The sad truth is that in this age of instant communication, social networking and political agendas, “facts” very often get in the way of a good story which depends more on its sensational value than its accuracy or  even a vague reflection of truth. It’s distribution depends only on how co-operative the media is in disseminating it as quickly and widely as possible often with no attempt at verification.

Undoubtedly, the most abused victim of the use of ‘post-truth’ is the Jewish State of Israel, about which it has become possible to say anything, no matter how false and outrageous, without recourse. Books have been written (e.g “The Other War” and “Eye on the Media”) about this practise while a website called ‘Honest Reporting’ puts out daily summaries of false and biased reporting throughout the Western World.

Equally wrong is the media ignoring a major event – like the New York Times’ failing to effectively report on the slaughter of Jews during the Holocaust for political considerations.

Undoubtedly, the false accusation that the fully democratic State of Israel practises apartheid and that the so-called  ‘occupation’ is illegal under international law are just some of the main accusations peddled by journalists, commentators and advocates of the Palestinian cause, the majority of whom would have extreme difficulty in substantiating their claims if pushed to do so. The obvious lesson is, don’t accept anything you read on face value.

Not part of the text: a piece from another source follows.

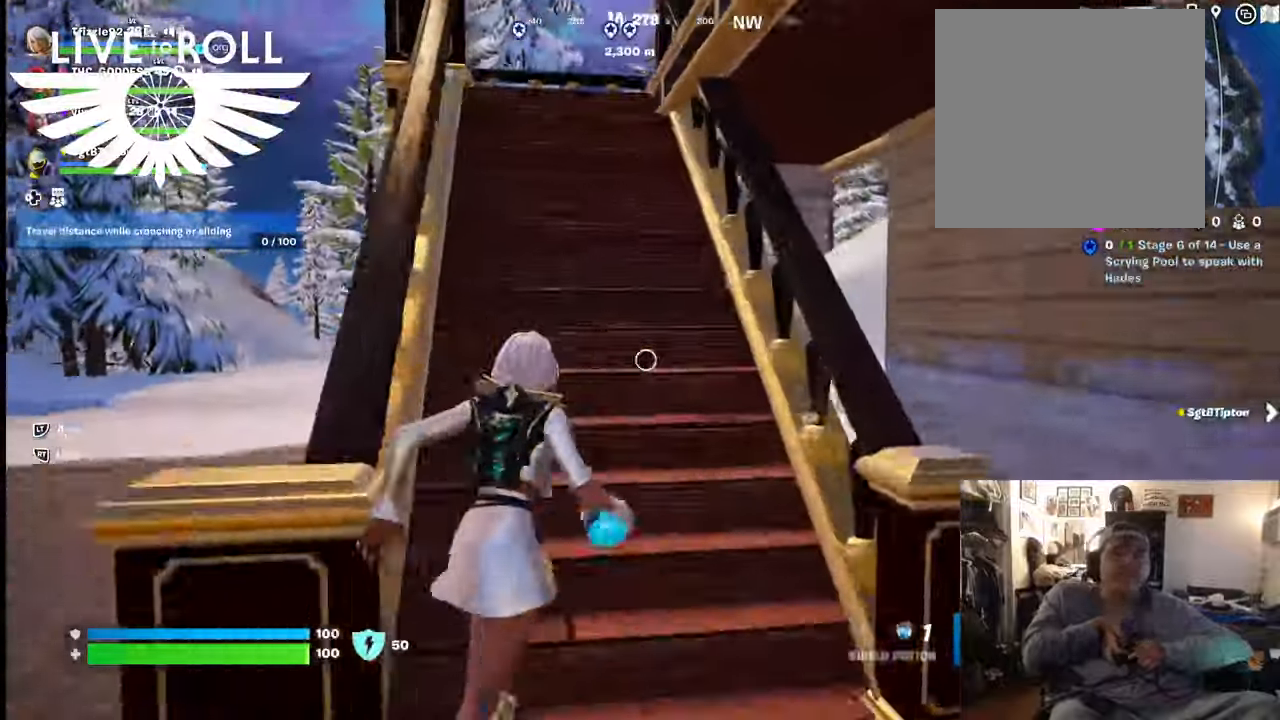
{"buttons": [], "left_stick": "up", "right_stick": "center", "events": []}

If Archbishop Emeritus Desmond Tutu can say that what he saw in Israel was worse than anything he had experienced under apartheid (and do so without a blush) who must we doubt?

As the Editor commented, “… this post-truth age requires that we be more vigilant with regards to the mass media we consume – including this very publication … only those who benefit from lies and confusion will celebrate a time and era when nobody knows what is truth and what is not, or even cares.”

One can only hope that this newspaper practises what it preaches.